## What the task asks
Reproduce the records exactly, but not the pictures.

[Opening Exercise data section]

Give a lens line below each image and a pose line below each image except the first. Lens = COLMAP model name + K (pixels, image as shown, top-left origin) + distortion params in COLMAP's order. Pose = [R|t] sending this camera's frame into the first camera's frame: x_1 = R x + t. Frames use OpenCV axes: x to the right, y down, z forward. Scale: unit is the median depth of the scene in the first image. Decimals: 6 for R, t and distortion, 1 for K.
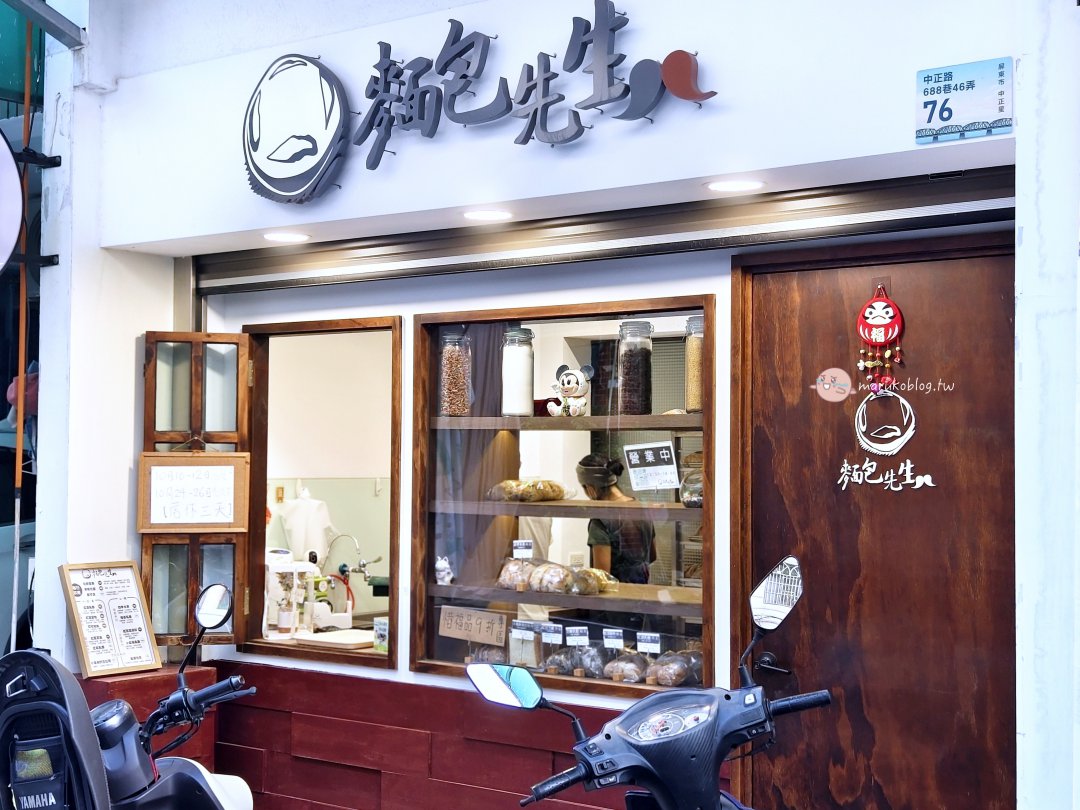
lens RADIAL K [[1571.9, 0, 540.1], [0, 1571.9, 404.6], [0, 0, 1]] dist [0.052867, 0.000000]
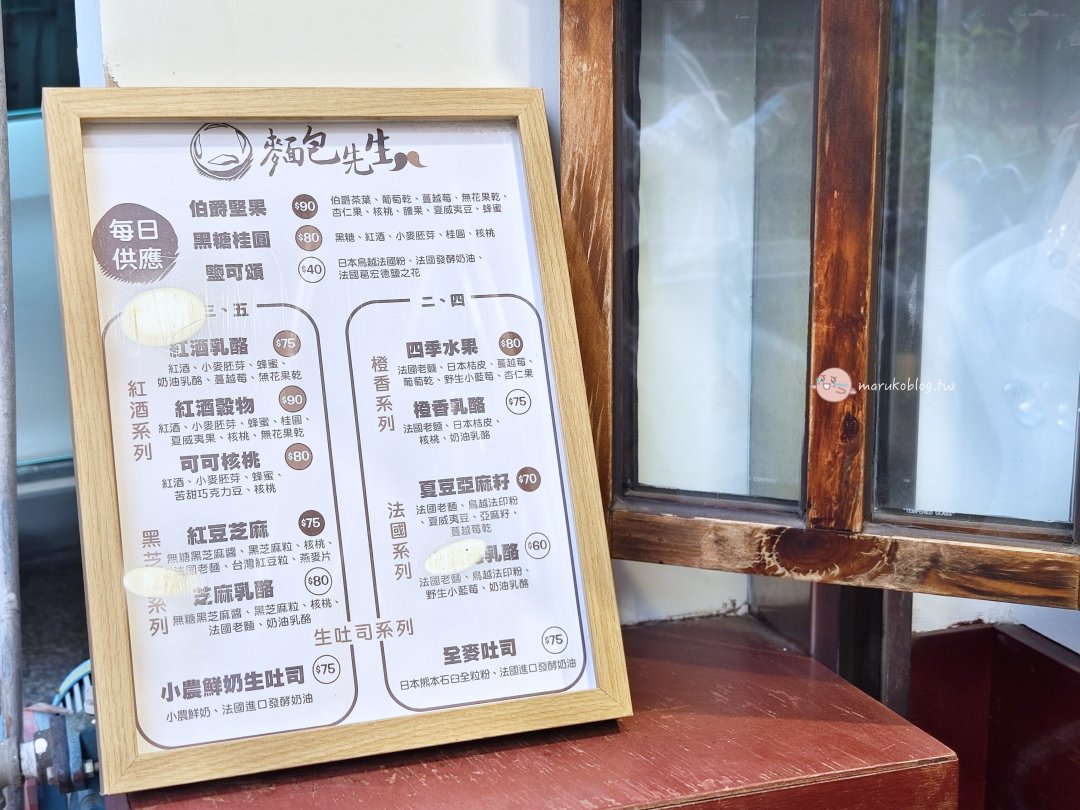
lens RADIAL K [[1571.9, 0, 540.2], [0, 1571.9, 405.9], [0, 0, 1]] dist [0.052867, 0.000000]
pose [[0.844569, 0.099761, -0.526072, -0.162484], [0.027120, 0.973260, 0.228102, 0.095245], [0.534760, -0.206914, 0.819279, 0.866493]]
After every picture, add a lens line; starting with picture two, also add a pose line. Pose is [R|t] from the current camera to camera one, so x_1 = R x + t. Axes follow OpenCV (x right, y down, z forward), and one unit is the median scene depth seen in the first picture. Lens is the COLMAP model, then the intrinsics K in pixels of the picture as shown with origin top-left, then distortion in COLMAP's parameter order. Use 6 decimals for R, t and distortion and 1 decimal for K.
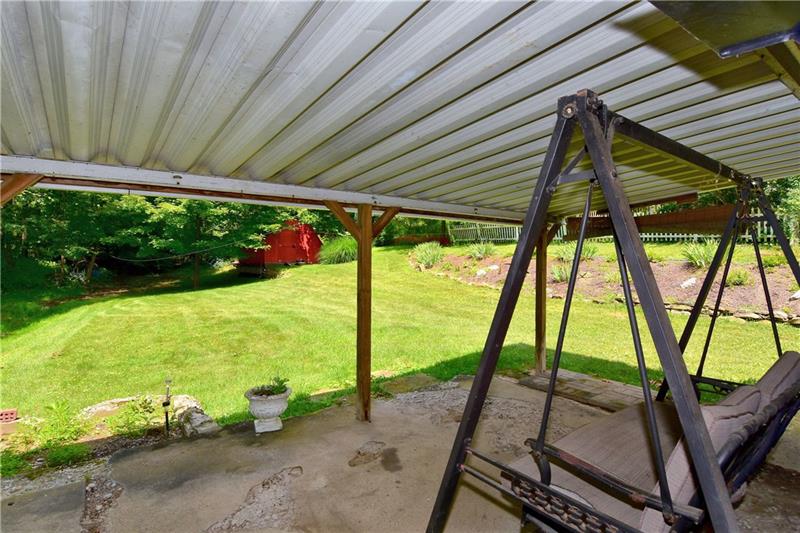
lens RADIAL K [[432.8, 0, 406.2], [0, 432.8, 263.1], [0, 0, 1]] dist [0.027120, -0.023665]
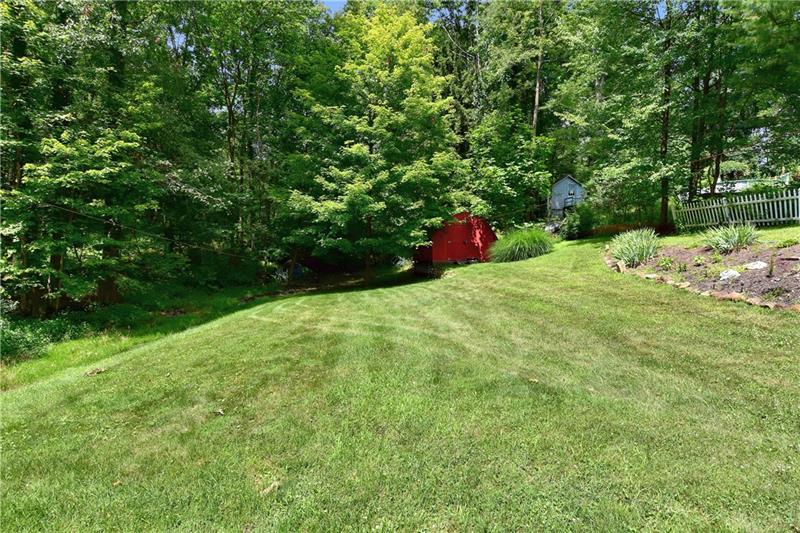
lens RADIAL K [[432.8, 0, 394.5], [0, 432.8, 269.2], [0, 0, 1]] dist [0.027120, -0.023665]
pose [[0.884760, 0.000175, -0.466047, 0.031850], [0.007721, 0.999857, 0.015033, 0.001798], [0.465983, -0.016899, 0.884632, 0.181621]]
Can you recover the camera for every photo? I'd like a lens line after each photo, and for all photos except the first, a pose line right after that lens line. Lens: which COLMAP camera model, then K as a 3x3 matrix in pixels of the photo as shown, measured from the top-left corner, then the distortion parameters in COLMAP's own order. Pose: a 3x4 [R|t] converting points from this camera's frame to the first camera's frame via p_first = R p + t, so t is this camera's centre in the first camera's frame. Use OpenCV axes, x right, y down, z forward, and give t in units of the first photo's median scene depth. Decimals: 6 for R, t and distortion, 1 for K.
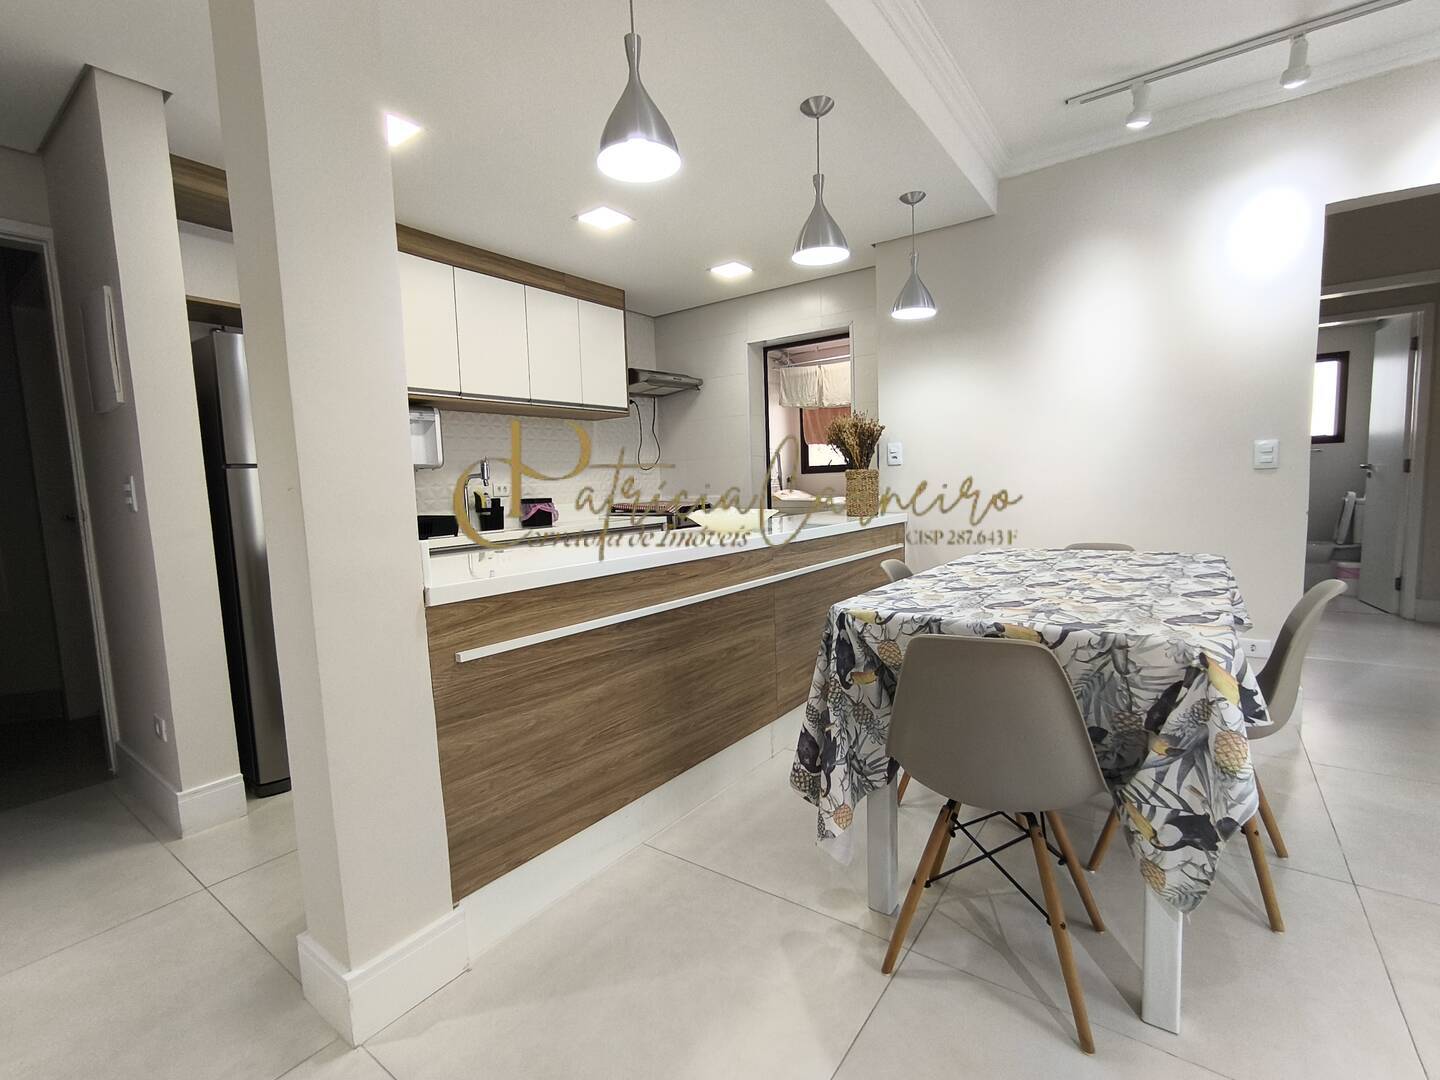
lens RADIAL K [[652.7, 0, 725.2], [0, 652.7, 547.3], [0, 0, 1]] dist [-0.007705, 0.003936]
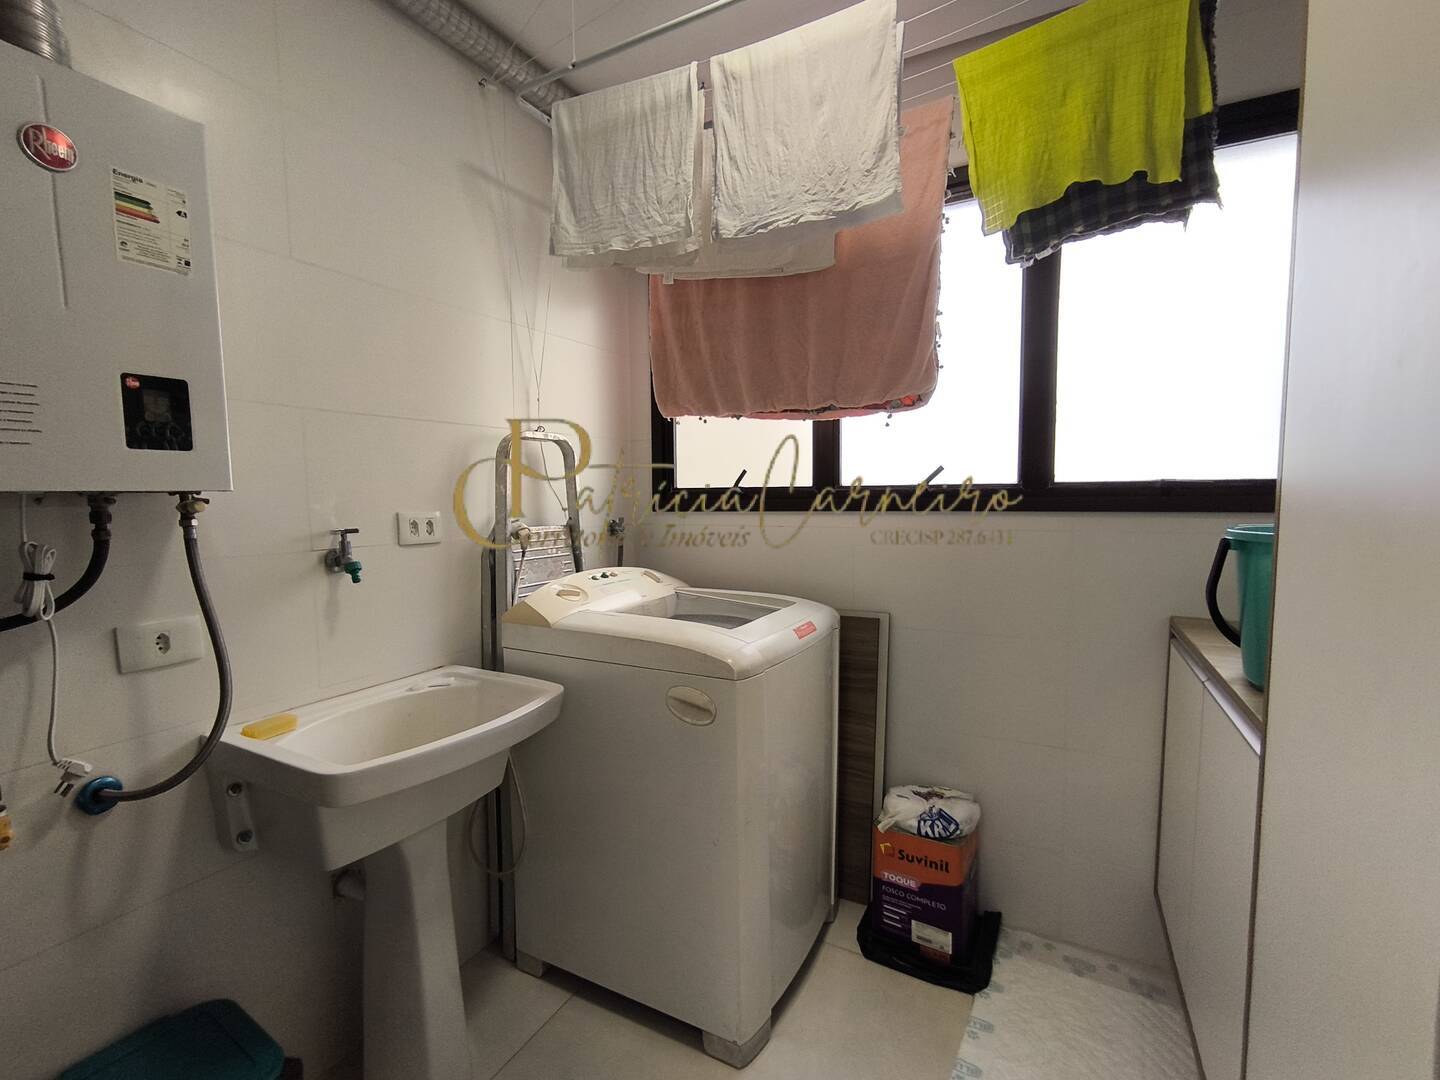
lens RADIAL K [[652.7, 0, 725.4], [0, 652.7, 536.4], [0, 0, 1]] dist [-0.007705, 0.003936]
pose [[0.989845, 0.022006, 0.140437, 0.253103], [-0.018376, 0.999464, -0.027091, -0.218391], [-0.140958, 0.024235, 0.989719, 1.591846]]
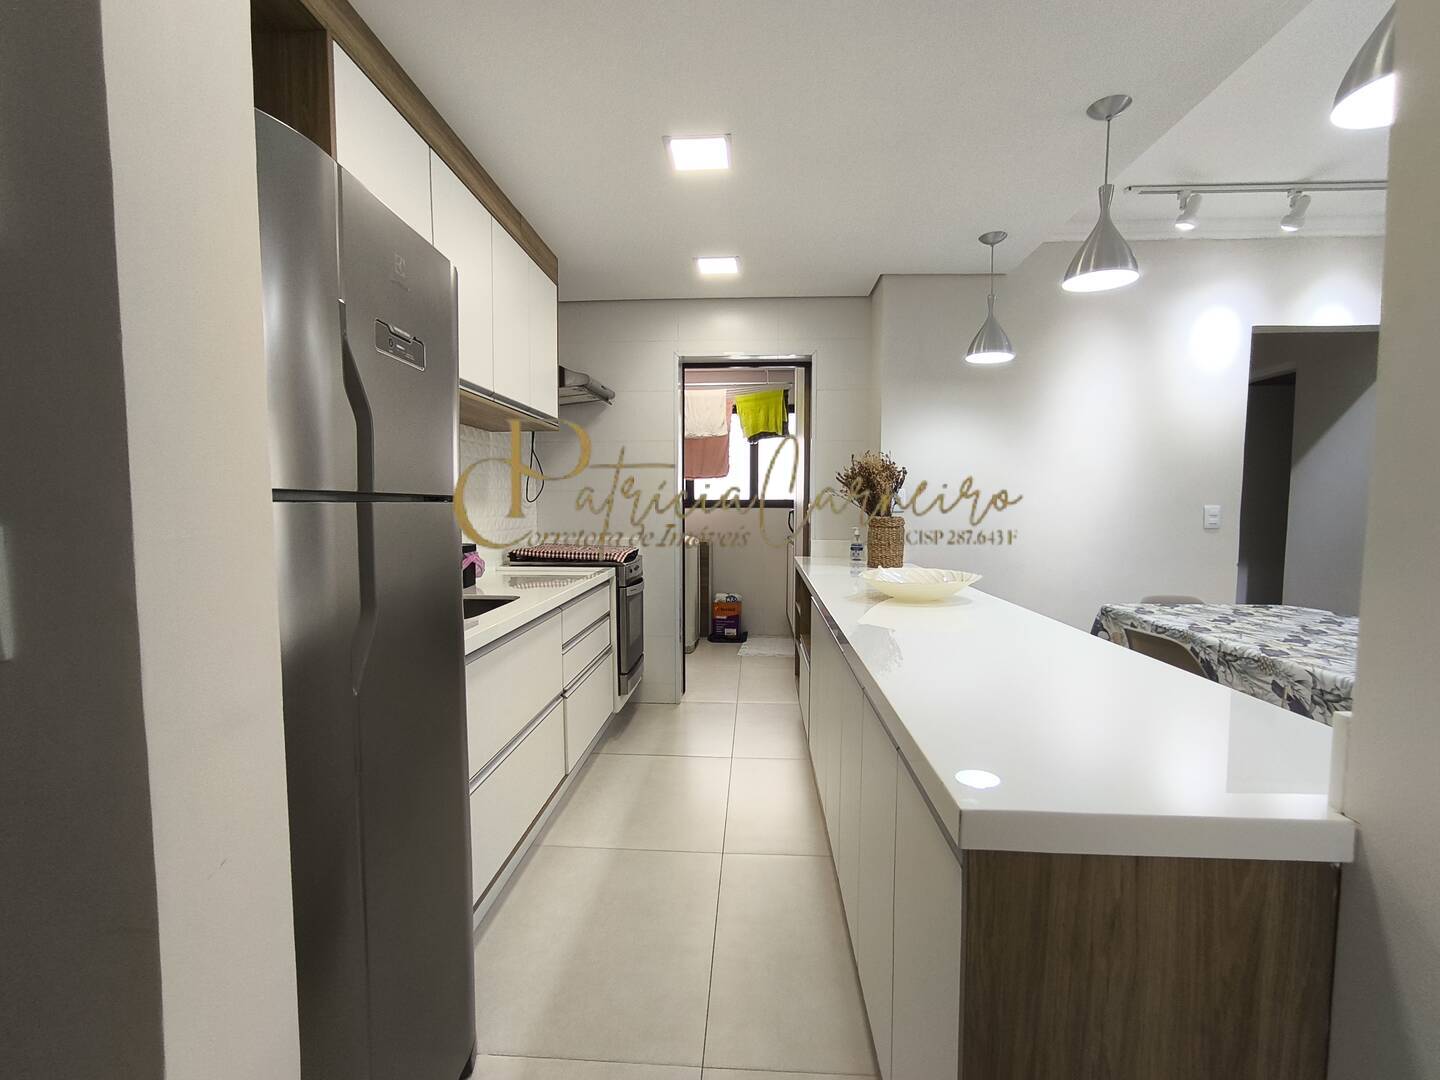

[Closing Exercise data section]

## Finished exercise
Give a lens line below each image and a pose line below each image except the first. Lens = COLMAP model name + K (pixels, image as shown, top-left origin) + distortion params in COLMAP's order. Pose = [R|t] sending this camera's frame into the first camera's frame: x_1 = R x + t. Frames use OpenCV axes: x to the right, y down, z forward. Scale: unit is the median depth of the scene in the first image. Decimals: 6 for R, t and distortion, 1 for K.
lens RADIAL K [[1571.9, 0, 540.1], [0, 1571.9, 404.6], [0, 0, 1]] dist [0.052867, 0.000000]
lens RADIAL K [[1571.9, 0, 540.2], [0, 1571.9, 405.9], [0, 0, 1]] dist [0.052867, 0.000000]
pose [[0.844569, 0.099761, -0.526072, -0.162484], [0.027120, 0.973260, 0.228102, 0.095245], [0.534760, -0.206914, 0.819279, 0.866493]]
After every picture, add a lens line; starting with picture two, also add a pose line. Pose is [R|t] from the current camera to camera one, so x_1 = R x + t. Axes follow OpenCV (x right, y down, z forward), and one unit is the median scene depth seen in the first picture. Lens is the COLMAP model, then the intrinsics K in pixels of the picture as shown with origin top-left, then distortion in COLMAP's parameter order. Use 6 decimals for R, t and distortion and 1 decimal for K.
lens RADIAL K [[432.8, 0, 406.2], [0, 432.8, 263.1], [0, 0, 1]] dist [0.027120, -0.023665]
lens RADIAL K [[432.8, 0, 394.5], [0, 432.8, 269.2], [0, 0, 1]] dist [0.027120, -0.023665]
pose [[0.884760, 0.000175, -0.466047, 0.031850], [0.007721, 0.999857, 0.015033, 0.001798], [0.465983, -0.016899, 0.884632, 0.181621]]
Can you recover the camera for every photo? I'd like a lens line after each photo, and for all photos except the first, a pose line right after that lens line. Lens: which COLMAP camera model, then K as a 3x3 matrix in pixels of the photo as shown, measured from the top-left corner, then the distortion parameters in COLMAP's own order. Pose: a 3x4 [R|t] converting points from this camera's frame to the first camera's frame via p_first = R p + t, so t is this camera's centre in the first camera's frame. Use OpenCV axes, x right, y down, z forward, and give t in units of the first photo's median scene depth. Decimals: 6 for R, t and distortion, 1 for K.
lens RADIAL K [[652.7, 0, 725.2], [0, 652.7, 547.3], [0, 0, 1]] dist [-0.007705, 0.003936]
lens RADIAL K [[652.7, 0, 725.4], [0, 652.7, 536.4], [0, 0, 1]] dist [-0.007705, 0.003936]
pose [[0.989845, 0.022006, 0.140437, 0.253103], [-0.018376, 0.999464, -0.027091, -0.218391], [-0.140958, 0.024235, 0.989719, 1.591846]]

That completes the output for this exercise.